Al in de eerste brief van K.H. aan A.O. Hume werd gewezen op het belang van het inslaan van nieuwe denkpaden. 'Naarmate de menselijke geest nieuwe ideeën zal ontvangen en de oude en versletene terzijde zal leggen, zal de wereld vooruitgaan;...het zal even onmogelijk zijn hun invloed te weerstaan, als de tijd daar is, als te trachten de loop van het getij te stuiten; maar dit alles zal geleidelijk gebeuren, en voor het zover is hebben wij een taak te vervullen; en wel, het zoveel mogelijk verwijderen van het afval dat onze vrome voorvaderen achterlieten. Nieuwe ideeën moeten in schone grond worden geplant, want deze ideeën raken de belangrijkste onderwerpen...raken de werkelijke plaats van de mens in het heelal m.b.t. zijn vroegere en toekomstige geboorten; zijn oorsprong en uiteindelijke bestemming; de relatie tussen het sterfelijke en het onsterfelijke; tussen het tijdelijke en het eeuwige, het eindige en het oneindige; het zijn groter, verhevener ideeën, meer omvattend, die de universele heerschappij van de niet-veranderende en Onvergankelijke Wet erkennen, ten aanzien waarvan er slechts een EEUWIG NU bestaat, terwijl voor oningewijde stervelingen de tijd iets is van verleden of toekomst daar hij in verband staat met hun eindig bestaan op dit aardbolletje.' (MB 6, blz. 27; zie in verband hiermee ook MB 93, blz. 473-474)

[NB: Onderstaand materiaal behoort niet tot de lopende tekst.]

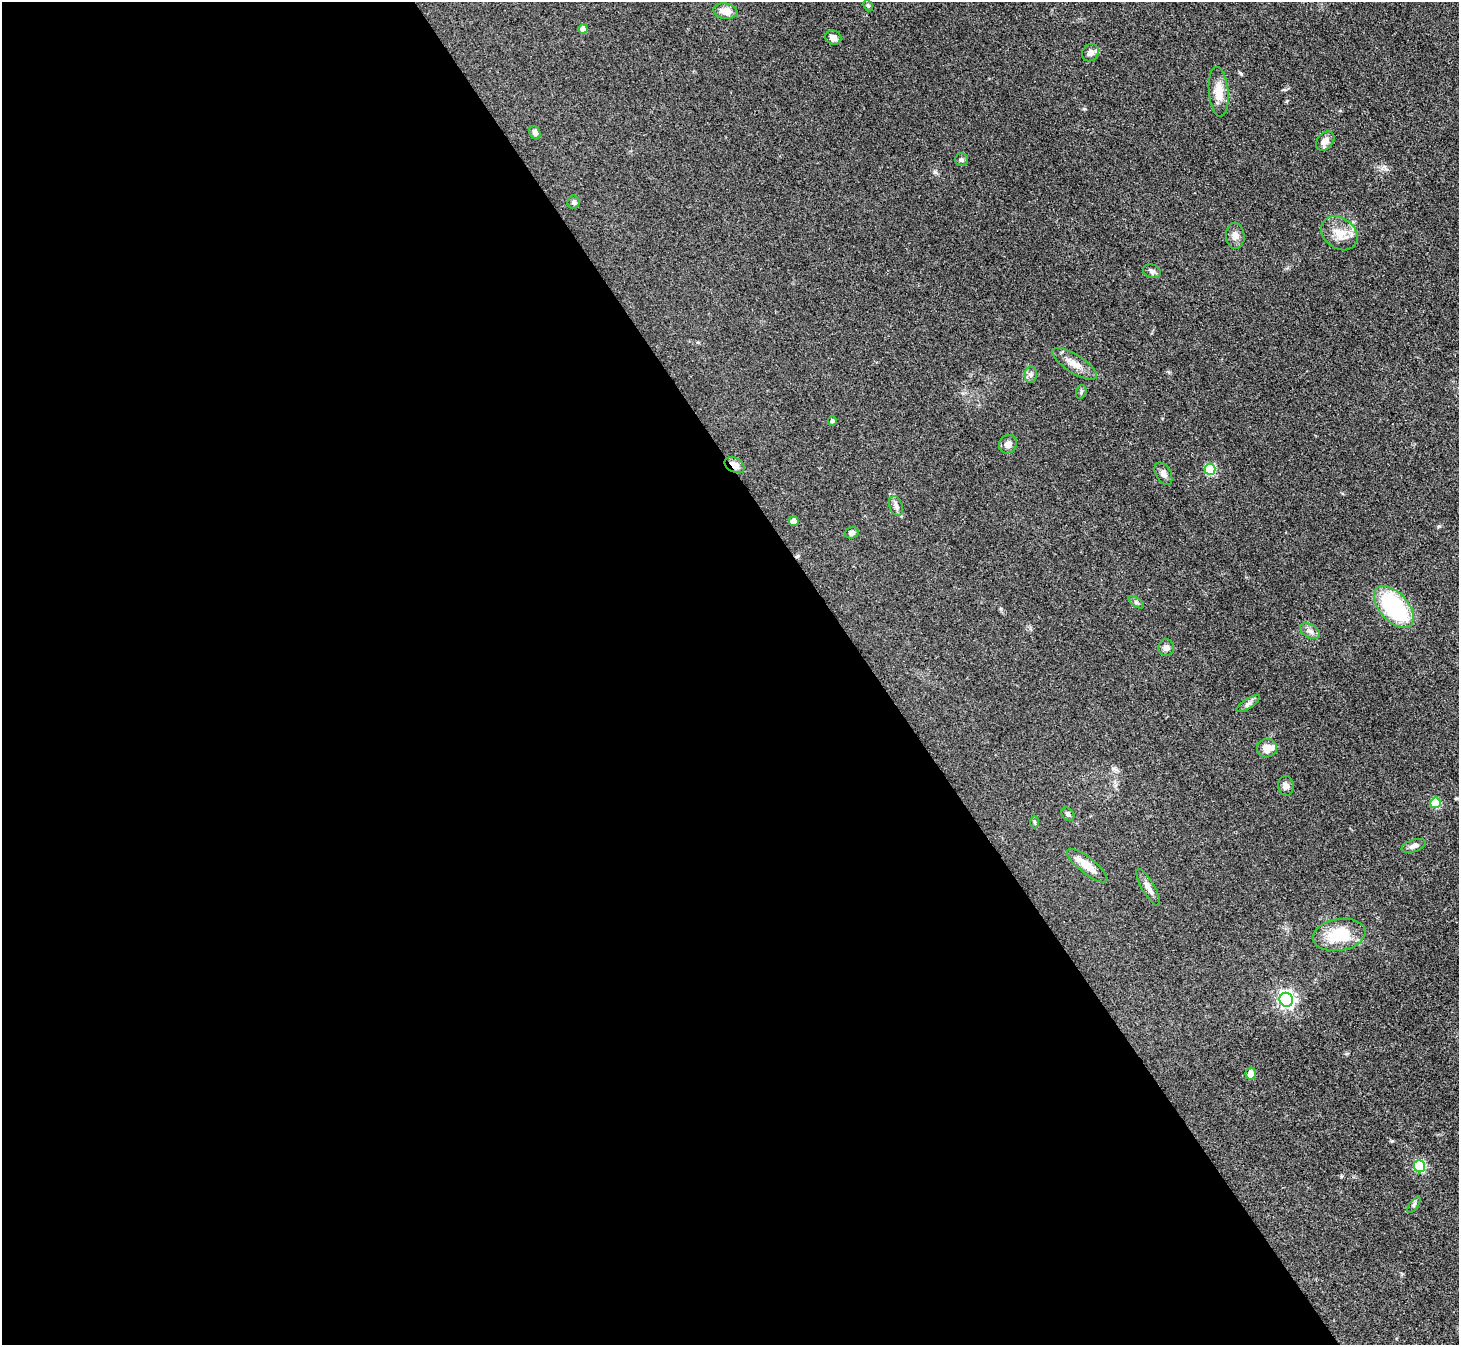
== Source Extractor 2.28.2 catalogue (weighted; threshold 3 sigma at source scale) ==
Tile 9 of 4 x 4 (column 1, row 3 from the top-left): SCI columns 2-1458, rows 1639-2981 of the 5832 x 5824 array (HDU 1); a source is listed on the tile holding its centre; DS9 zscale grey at full resolution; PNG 1461 x 1347 px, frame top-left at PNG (2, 2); each listed source drawn as its Kron ellipse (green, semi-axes under 4 px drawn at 4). Shown black and unused: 60% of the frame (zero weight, under 3 of 4 exposures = <1% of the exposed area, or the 3 px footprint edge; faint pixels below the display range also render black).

Daarom moet er een begin worden gemaakt met 'een "Broederschap van de Mensheid", een echte Universele Broederschap; een instelling die in de hele wereld bekendheid zal verwerven en de aandacht zal trekken van de edelste geesten.' (MB 6, blz. 27-28)

Waarom is die Broederschap der Mensheid zo belangrijk? Welnu, zij kan ertoe bijdragen dat... 'alle menselijke en zuiver individuele gevoelens - bloedverwantschap, vriendschapsbandenn, vaderlandsliefde en rasvoorkeur - alle zullen verdwijnen om samen te smmelten in één universeel gevoel, het enig ware en heilige, het enig onzelfzuchtige en Eeuwige - Liefde, een Onmetelijke Liefde voor de mensheid - als geheel! Want het is de "mensheid" die de grote wees is, de enig onterfde op aarde, mijn vriend. En het is de plicht van ieder mens, die gevoelig is voor een onzelfzuchtige impuls, om iets, hoe weinig ook, voor haar welzijn te doen.' (MB 8, blz. 36-37)

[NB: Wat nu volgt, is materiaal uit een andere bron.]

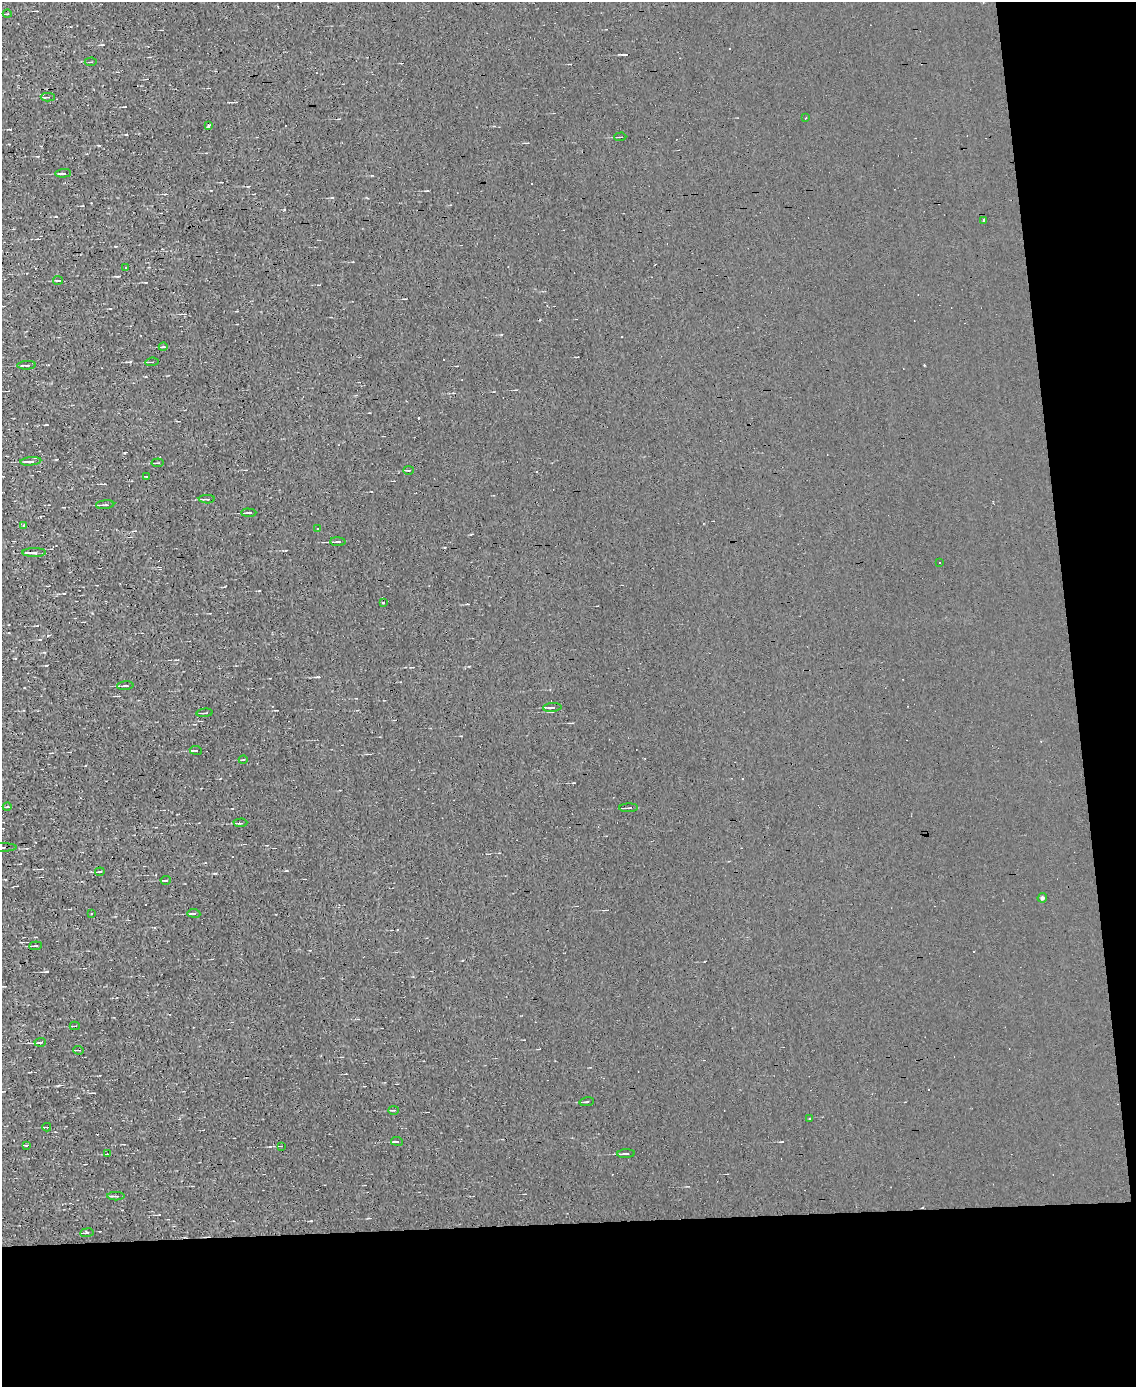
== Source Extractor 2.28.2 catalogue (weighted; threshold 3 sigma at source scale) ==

En laten we niet uit het oog verliezen: 'Eenheid geeft altijd kracht:...Eenheid betekent...een concentratie van vitale en magnetische kracht tegenover de vijandige stromen van vooroordeel en fanatisme.' (MB 8, blz. 40)

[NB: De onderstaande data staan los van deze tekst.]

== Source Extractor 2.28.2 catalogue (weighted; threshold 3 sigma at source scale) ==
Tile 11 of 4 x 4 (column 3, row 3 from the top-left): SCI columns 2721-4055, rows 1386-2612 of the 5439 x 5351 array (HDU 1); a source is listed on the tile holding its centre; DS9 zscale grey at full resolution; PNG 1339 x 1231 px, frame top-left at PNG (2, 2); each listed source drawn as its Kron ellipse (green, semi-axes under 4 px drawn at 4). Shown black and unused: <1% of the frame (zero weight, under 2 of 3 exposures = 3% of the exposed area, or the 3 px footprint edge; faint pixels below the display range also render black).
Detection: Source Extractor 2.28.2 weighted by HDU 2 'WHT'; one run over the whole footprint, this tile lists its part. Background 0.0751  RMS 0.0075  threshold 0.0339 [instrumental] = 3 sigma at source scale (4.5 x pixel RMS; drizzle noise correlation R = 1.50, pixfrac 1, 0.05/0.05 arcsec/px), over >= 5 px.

De doelstellingen van de T.S. moeten goed begrepen worden, want het zijn 'de algemene misvattingen omtrent de doelstellingen van de T.S. die haar vooruitgang verlammen - en niets anders. Het ontbreekt deze doelstellingen niet aan duidelijkheid, als zij maar behoorlijk worden uitgelegd. De leden zouden volop werk hebben als zij met de helft van de ijver waarmee ze nu illusies najagen, de werkelijkheid zochten...De Theosofie...(zou) in handen van echte filantropen en theosofen zo sterk als een onneembare vesting kunnen worden...Alleen hij, die liefde voor de mensheid in zijn hart koestert, die in staat is de gedachte van een herscheppende praktische Broederschap ten volle te begrijpen, heeft het recht onze geheimen te bezitten. Hij alleen, zo iemand - zal zijn vermogens nooit misbruiken, daar er geen vrees hoeft te bestaan dat hij ze voor zelfzuchtige doeleinden zal aanwenden...De wereld heeft het licht van ware kennis verduisterd en zelfzucht verhindert haar herleving, want de hechte broederschap van allen, die onder dezelfde onveranderlijke natuurwet werden geboren, wordt door haar uitgesloten en niet erkend.(MB 38, blz. 277-278)

Deze taak te volbrengen is een reusachtig werk, zoals gezegd wordt in MB 43 (blz. 290):

"Windt zich het pad steeds slingerend omhoog?"
"Ja, tot het einde toe."
"En duurt de dagreis dan de volle lange dag?"
"Van d'ochtend tot de nacht, mijn vriend."

Waarom dat karwei zo groot is, wordt ook duidelijk gemaakt. 'Zie om u heen, mijn vriend: zie de drie "vergiften" die woeden in het menselijke hart - toorn, hebzucht, begoocheling, en de vijf duisterheden (belemmeringen) - afgunst, hartstocht, wankelmoedigheidd, traagheid en ongeloof - die hen steeds beletten de waarheid te zien. Zij zullen nooit de bezoedeling van hun ijdele, boze hart kwijtraken, en evenmin het geestelijk deel van zichzelf ontwaren. Wilt u niet proberen .. om uzelf uit het net van leven en dood los te maken, waarin zij allen gevangen zijn en om minder lusten en begeerten te koesteren?' (MB 45, blz. 293)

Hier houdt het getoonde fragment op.